Comme le veut la tradition, le Pape a donné une conférence de presse dans l'avion du retour de son voyage apostolique. Morceaux choisis.
L’occasion pour le Souverain Pontife de revenir en détails sur les temps forts et les rencontres de son voyage apostolique de huit jours en Amérique latine, l’occasion aussi de parler de sujets brûlants d’actualité comme la crise grecque. L’actualité s’est en effet invitée lors de la conférence de presse.
Grèce : les gouvernements ont conduit le pays à cette situation
Que pense François du cas grec ? "Ce serait trop facile de dire que la faute est celle d’un seul camp", a t-il répondu. Le Pape se refuse de donner raison à qui que ce soit. "Les gouvernements grecs qui ont conduit le pays à cette situation de dette internationale ont une responsabilité. Avec le nouveau gouvernement, on a vu une révision assez juste." Le Pape espère qu’une voie sera trouvée pour résoudre le problème grec, mais aussi un outil de "surveillance" pour que d’autres pays "ne tombent pas" dans le même problème, car "cette voie des prêts et des dettes ne finit jamais". Le Pape argentin s’interroge : si une entreprise fait faillite, pourquoi un pays ne le pourrait-il pas, afin qu’on lui apporte de l’aide ?

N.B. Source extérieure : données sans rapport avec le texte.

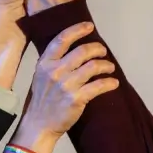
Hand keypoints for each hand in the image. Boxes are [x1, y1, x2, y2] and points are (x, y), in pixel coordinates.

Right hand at [20, 23, 117, 137]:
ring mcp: (66, 85)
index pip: (62, 40)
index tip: (90, 26)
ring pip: (93, 66)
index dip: (77, 30)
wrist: (38, 125)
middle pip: (82, 51)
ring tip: (110, 68)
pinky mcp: (76, 98)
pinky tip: (114, 83)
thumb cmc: (41, 100)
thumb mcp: (40, 76)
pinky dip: (109, 82)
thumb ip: (54, 63)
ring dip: (105, 65)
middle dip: (97, 49)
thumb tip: (75, 51)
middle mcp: (55, 71)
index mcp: (45, 63)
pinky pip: (99, 85)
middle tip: (103, 51)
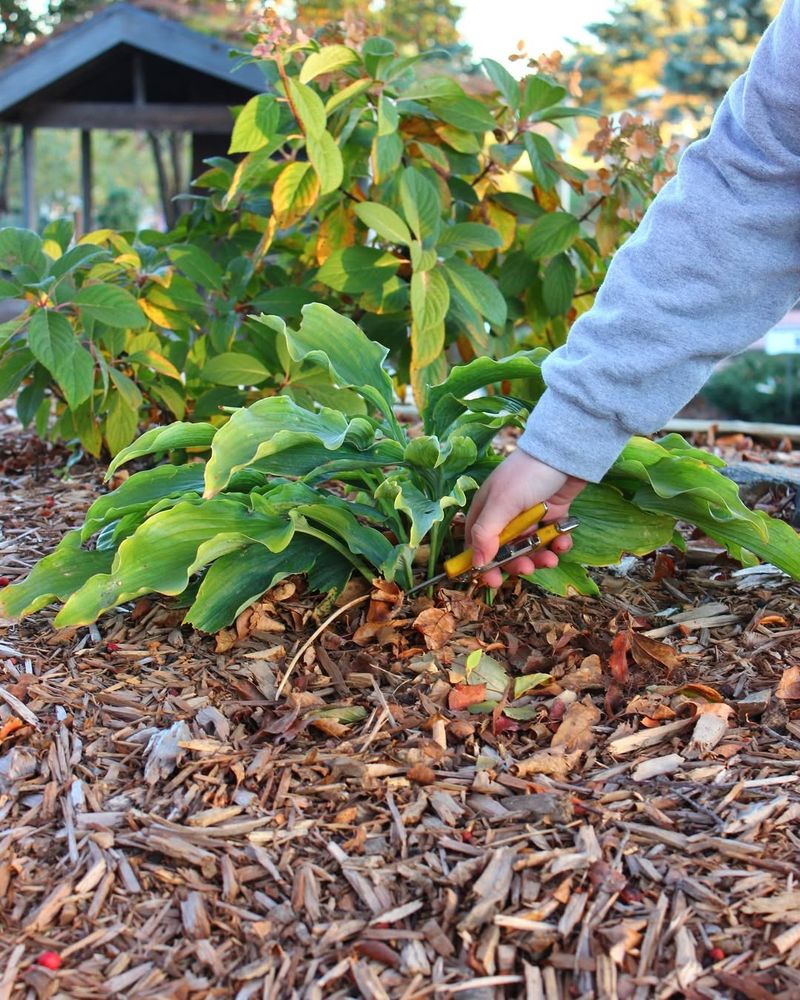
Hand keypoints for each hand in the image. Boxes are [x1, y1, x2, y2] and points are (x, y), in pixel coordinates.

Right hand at [465, 449, 585, 587]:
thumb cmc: (528, 474)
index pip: (477, 545)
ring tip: (551, 558)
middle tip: (529, 567)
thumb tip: (476, 563)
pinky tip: (563, 540)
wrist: (565, 453)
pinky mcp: (551, 515)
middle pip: (506, 552)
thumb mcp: (503, 503)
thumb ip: (487, 533)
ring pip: (530, 548)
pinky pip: (552, 538)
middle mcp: (505, 516)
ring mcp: (529, 516)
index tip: (493, 581)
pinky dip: (558, 543)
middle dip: (517, 562)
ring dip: (540, 556)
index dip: (483, 565)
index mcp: (487, 511)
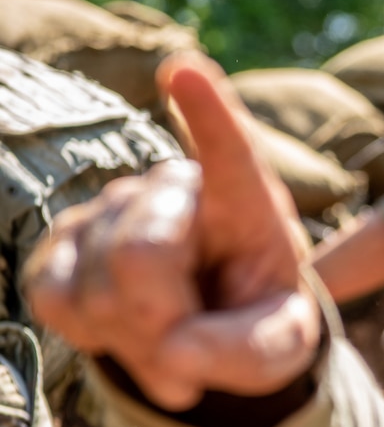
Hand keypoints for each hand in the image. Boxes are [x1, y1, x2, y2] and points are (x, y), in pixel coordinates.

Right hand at [24, 52, 321, 409]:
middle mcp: (176, 190)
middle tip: (193, 351)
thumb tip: (177, 352)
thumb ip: (249, 353)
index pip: (231, 155)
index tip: (185, 73)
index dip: (208, 115)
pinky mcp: (64, 244)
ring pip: (96, 288)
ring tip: (174, 341)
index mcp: (247, 203)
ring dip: (135, 340)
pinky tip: (128, 330)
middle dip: (162, 321)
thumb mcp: (285, 347)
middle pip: (138, 255)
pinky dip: (93, 337)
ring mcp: (114, 209)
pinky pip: (55, 299)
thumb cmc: (260, 322)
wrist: (217, 331)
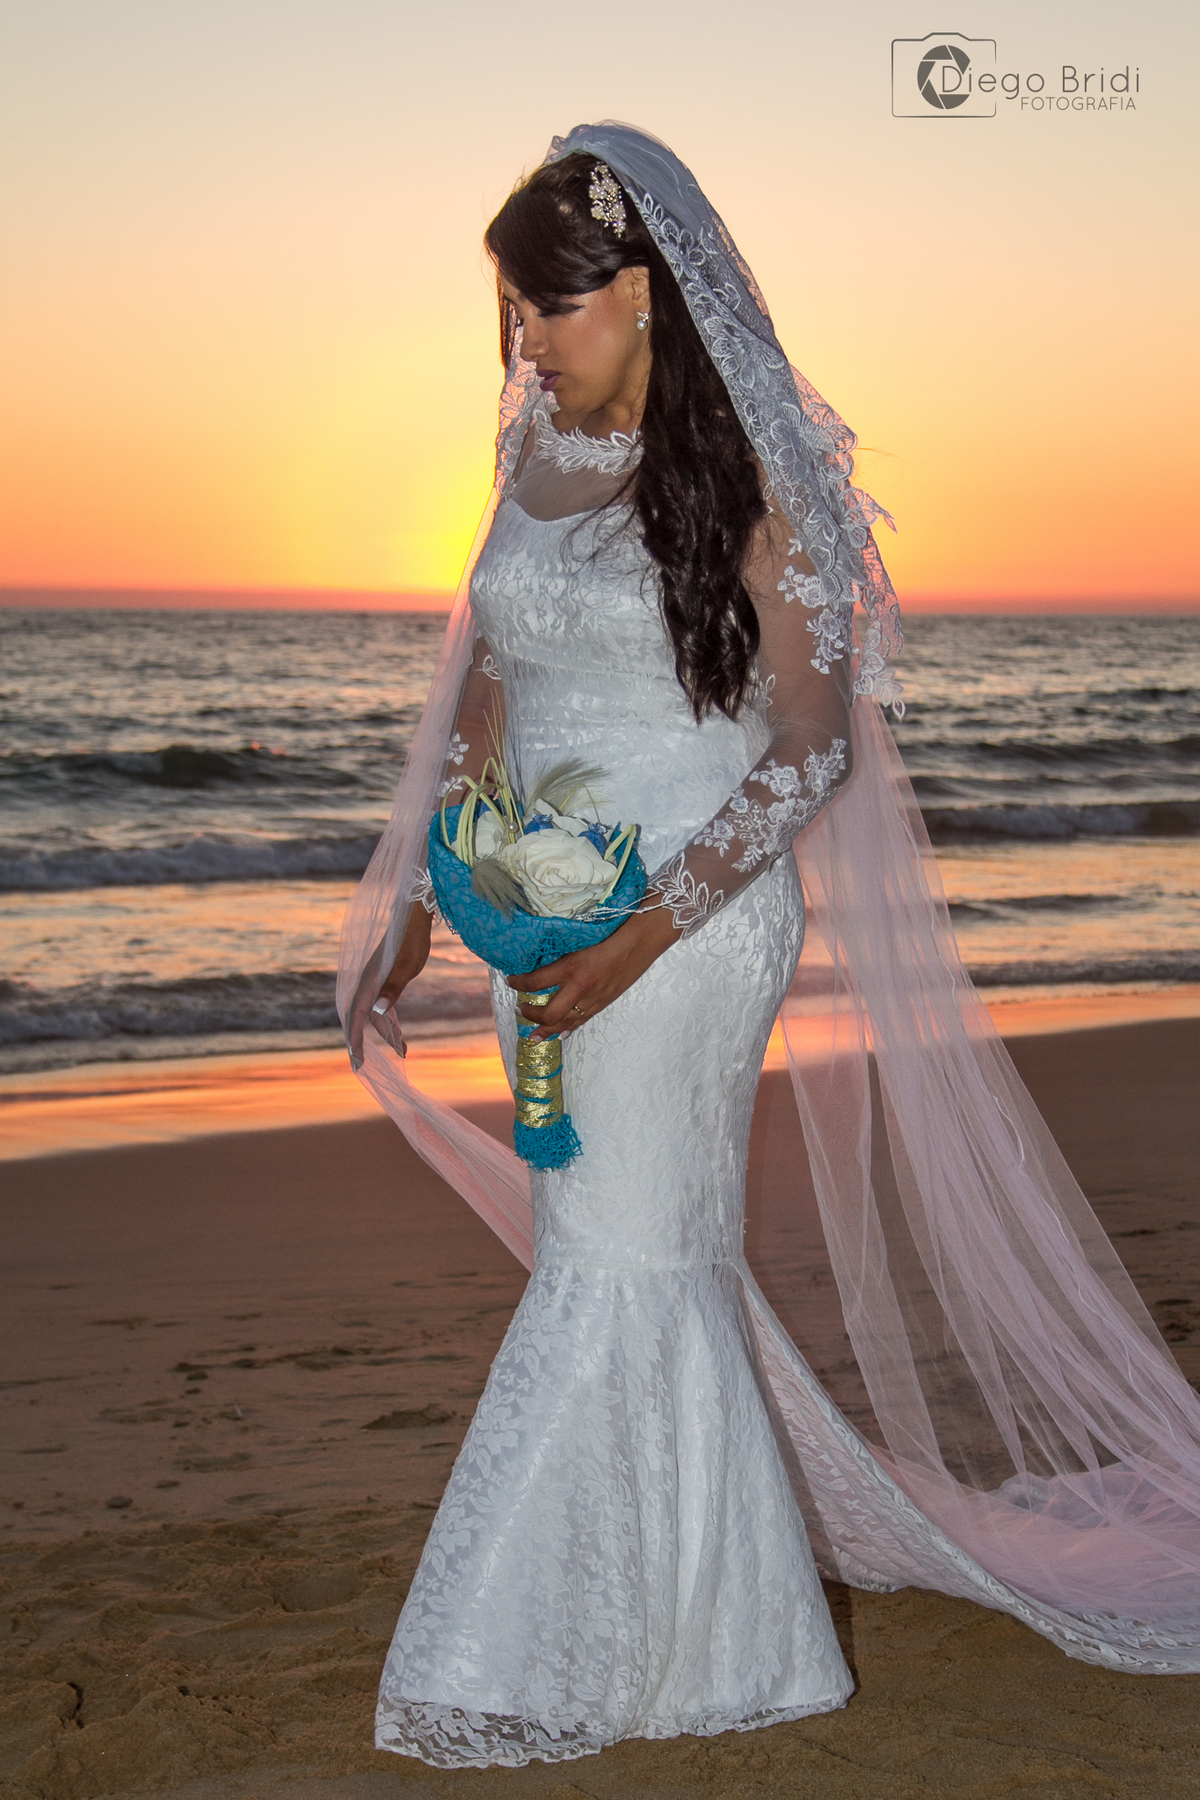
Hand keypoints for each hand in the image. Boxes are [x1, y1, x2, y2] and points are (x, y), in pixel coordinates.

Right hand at [347, 904, 431, 1067]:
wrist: (413, 920)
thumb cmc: (412, 942)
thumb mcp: (406, 967)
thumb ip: (392, 989)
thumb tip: (377, 1012)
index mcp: (369, 982)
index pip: (357, 1016)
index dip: (355, 1039)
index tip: (357, 1060)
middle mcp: (367, 984)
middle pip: (358, 1019)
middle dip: (360, 1043)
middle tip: (362, 1067)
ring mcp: (374, 983)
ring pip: (372, 1015)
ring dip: (383, 1034)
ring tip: (401, 1050)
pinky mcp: (383, 981)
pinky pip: (381, 1008)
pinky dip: (388, 1023)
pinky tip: (399, 1036)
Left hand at [507, 905, 679, 1039]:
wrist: (643, 938)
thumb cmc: (613, 930)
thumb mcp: (581, 938)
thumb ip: (563, 949)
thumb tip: (543, 955)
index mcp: (571, 966)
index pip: (535, 981)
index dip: (518, 983)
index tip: (510, 980)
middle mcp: (580, 987)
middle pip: (548, 1013)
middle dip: (530, 1015)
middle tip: (519, 1010)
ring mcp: (594, 998)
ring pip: (565, 1022)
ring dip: (546, 1029)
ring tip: (533, 1034)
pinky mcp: (605, 1002)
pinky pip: (583, 1020)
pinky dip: (569, 1028)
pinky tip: (561, 1034)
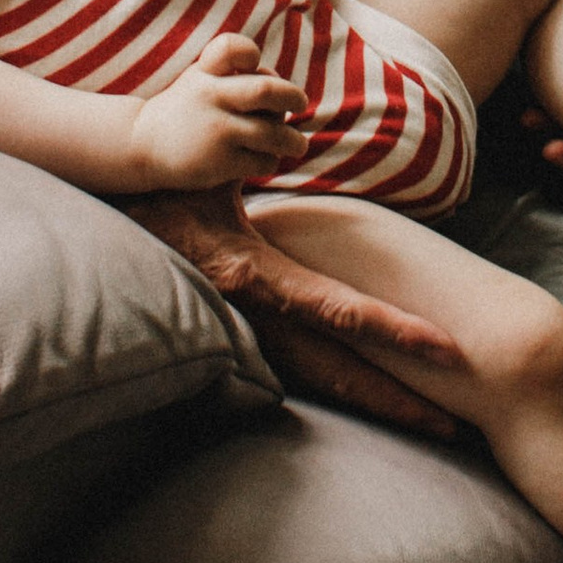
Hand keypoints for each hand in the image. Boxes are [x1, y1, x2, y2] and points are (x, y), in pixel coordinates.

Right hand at [122, 184, 466, 434]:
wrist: (108, 233)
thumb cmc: (165, 195)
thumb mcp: (218, 183)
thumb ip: (263, 177)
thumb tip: (296, 133)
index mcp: (253, 276)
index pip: (338, 310)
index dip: (396, 330)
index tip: (446, 348)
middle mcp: (251, 320)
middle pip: (337, 372)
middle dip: (397, 401)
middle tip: (455, 428)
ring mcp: (241, 344)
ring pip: (318, 386)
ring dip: (372, 407)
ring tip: (427, 428)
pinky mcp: (233, 354)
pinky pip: (293, 381)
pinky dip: (334, 396)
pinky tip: (368, 408)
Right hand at [124, 34, 311, 188]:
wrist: (141, 145)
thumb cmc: (183, 110)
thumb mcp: (199, 79)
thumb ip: (234, 74)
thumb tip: (282, 87)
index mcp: (206, 73)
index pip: (233, 49)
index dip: (250, 54)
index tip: (255, 64)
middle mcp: (211, 98)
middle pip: (265, 89)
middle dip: (292, 97)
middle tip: (301, 104)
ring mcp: (216, 131)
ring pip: (273, 133)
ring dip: (293, 140)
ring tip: (298, 144)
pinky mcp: (220, 163)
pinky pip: (262, 161)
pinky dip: (271, 160)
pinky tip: (267, 159)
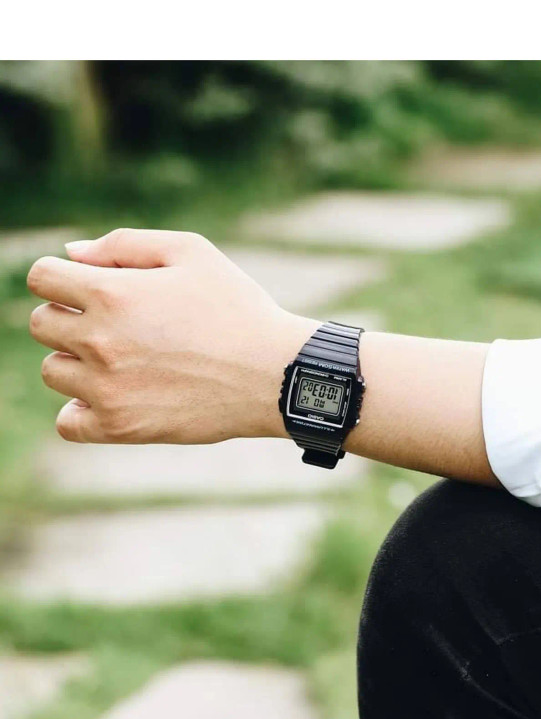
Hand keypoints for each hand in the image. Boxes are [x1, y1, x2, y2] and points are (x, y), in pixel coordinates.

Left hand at [28, 228, 316, 443]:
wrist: (274, 374)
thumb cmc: (238, 309)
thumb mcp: (192, 253)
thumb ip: (124, 244)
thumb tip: (70, 253)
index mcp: (111, 292)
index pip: (41, 277)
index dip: (61, 277)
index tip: (87, 288)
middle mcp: (99, 340)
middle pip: (42, 324)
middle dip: (70, 317)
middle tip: (116, 325)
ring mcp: (106, 388)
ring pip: (54, 372)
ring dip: (77, 362)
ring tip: (123, 362)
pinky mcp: (120, 427)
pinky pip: (67, 422)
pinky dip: (81, 410)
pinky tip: (112, 397)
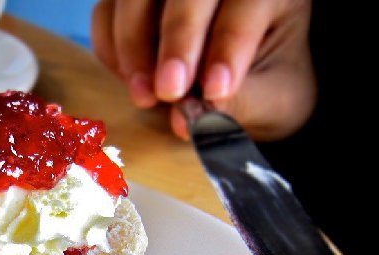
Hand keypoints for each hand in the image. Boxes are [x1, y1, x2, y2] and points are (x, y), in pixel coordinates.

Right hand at [91, 0, 315, 140]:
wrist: (235, 88)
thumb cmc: (264, 90)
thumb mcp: (272, 103)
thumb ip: (239, 106)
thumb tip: (185, 119)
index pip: (248, 3)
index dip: (229, 44)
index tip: (216, 91)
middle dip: (177, 39)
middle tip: (169, 91)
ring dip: (133, 44)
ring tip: (144, 96)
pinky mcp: (130, 4)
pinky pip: (105, 13)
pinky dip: (111, 48)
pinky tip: (131, 81)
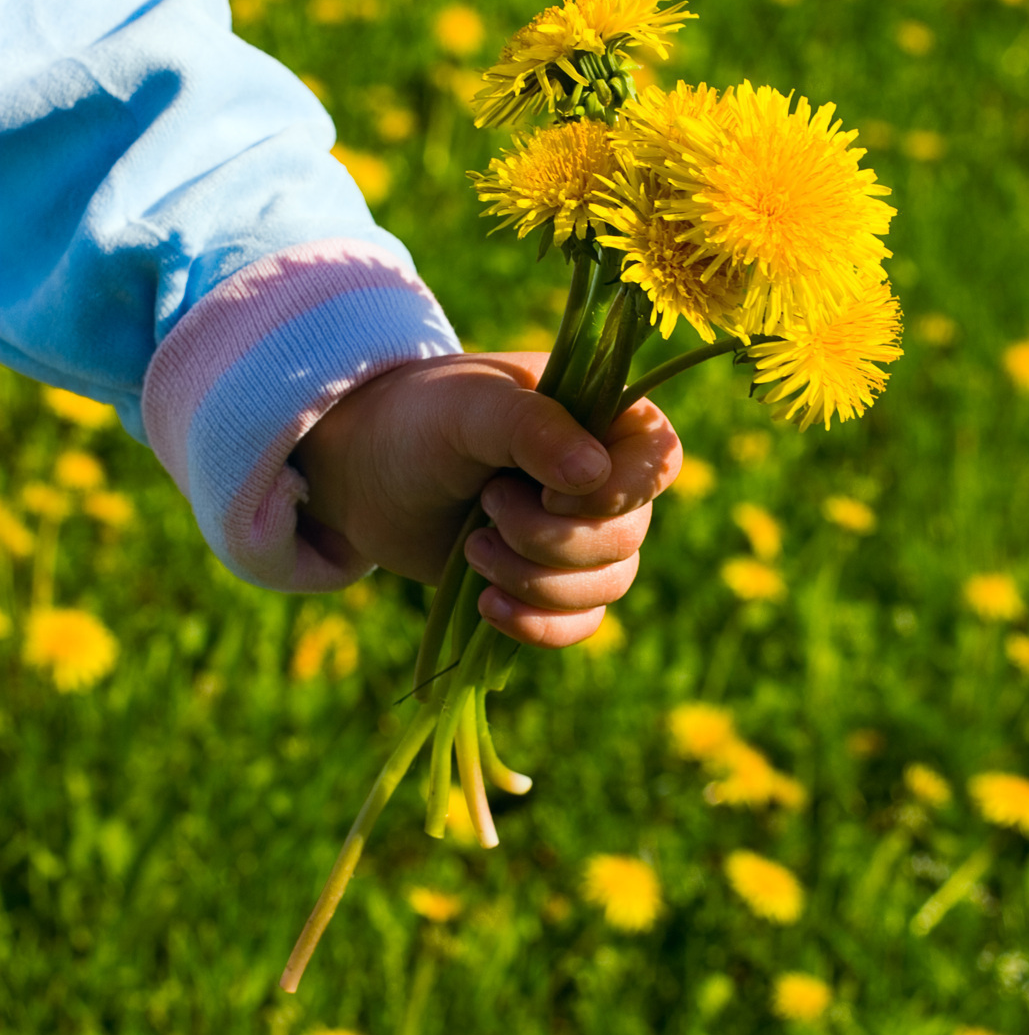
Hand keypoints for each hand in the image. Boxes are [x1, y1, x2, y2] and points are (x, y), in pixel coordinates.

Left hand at [291, 350, 681, 647]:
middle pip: (627, 536)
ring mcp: (581, 534)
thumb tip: (594, 475)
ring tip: (473, 548)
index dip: (614, 493)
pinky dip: (538, 626)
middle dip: (549, 539)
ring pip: (607, 587)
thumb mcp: (469, 409)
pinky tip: (487, 606)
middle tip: (486, 506)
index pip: (659, 463)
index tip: (547, 492)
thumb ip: (530, 428)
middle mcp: (606, 477)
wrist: (364, 474)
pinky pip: (580, 625)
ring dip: (534, 580)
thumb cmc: (420, 420)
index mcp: (605, 416)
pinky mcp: (550, 583)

Le Pape a également été interrogé à plusieurs reprise sur son discours devant les mouvements populaires. François avait alors, notamment, critiqué les politiques d’austérité, mais aussi le système économique actuel qui impose le profit à tout prix.
Le crucifix en forme de marteau et de faucille
Concernant le cadeaux d’Evo Morales, un crucifix en forme de faucille et de marteau, le Pape s’est dit tout d’abord "étonné". "Je ne savais pas que le père Luis Espinal était sculpteur et aussi poète, je l’ai su ces jours-ci et ce fut pour moi une surprise." Cette œuvre relève de "l’art de la contestation, qui peut, dans certains cas, être offensif". Dans ce cas concret : le père Espinal a été tué en 1980, au moment de la théologie de la libération, une théologie qui avait de nombreuses déclinaisons, et une de celles-là utilisait l’analyse marxiste de la réalité, et le père Espinal adhérait à ce courant. Le Pape rappelle qu’à l’époque le supérieur général des Jésuites, le père Arrupe, a écrit une lettre adressée à toute la Compagnie de Jésus sur l’analyse marxiste de la réalité pour tâcher de l’enrayer. "Non, cela ne va pas."
Quatre année plus tard, François souligne qu’en 1984, la Congrégation pour la doctrine de la foi a publié "un petit volume, le premier sur la théologie de la libération pour la critiquer". François invite à faire l’herméneutique de cette époque. "Espinal était enthousiasmé par cette analyse de la réalité marxiste, ainsi que de la théologie utilisant le marxisme. C’est de là que vient cette œuvre. Les poésies d’Espinal appartiennent également à ce genre de la contestation, mais c’était sa vie, sa pensée, c’était un homme spécial, avec tant de génialité humaine, et qui luttait de bonne foi. En faisant une herméneutique de genre, je comprends cette œuvre. Et pour moi, (ce cadeau) n’a pas été une offense. Mais j’ai dû faire cette herméneutique et je vous le dis pour qu’il n’y ait aucune opinion erronée." Le Pape a conservé le Christ offert par le président bolivien.
Tout au long de la conférence de presse, le pape François a insisté sur ce concept d’herméneutique. Il a même donné un conseil aux journalistes : "Un texte ne peut s’interpréter avec une seule phrase, l’herméneutique doit se faire selon le contexte. Si on parle du passé, il faut interpréter ce fait avec l’herméneutique de cette époque".
"L’économie d’aujourd’hui tue"
Expression revendiquée de François qu’on retrouve dans Laudato si’ et Evangeli Gaudium. Un propos qui est mal perçu aux États-Unis, terre capitaliste, souligne un journaliste. Le Pape dit avoir pris connaissance de critiques, mais n’a pas encore eu le temps de les étudier pour pouvoir dialoguer. Il le fera avant septembre, date de son prochain voyage à Cuba et aux États-Unis. Deux pays dont il se réjouit du rapprochement historique annoncé le 17 décembre dernier.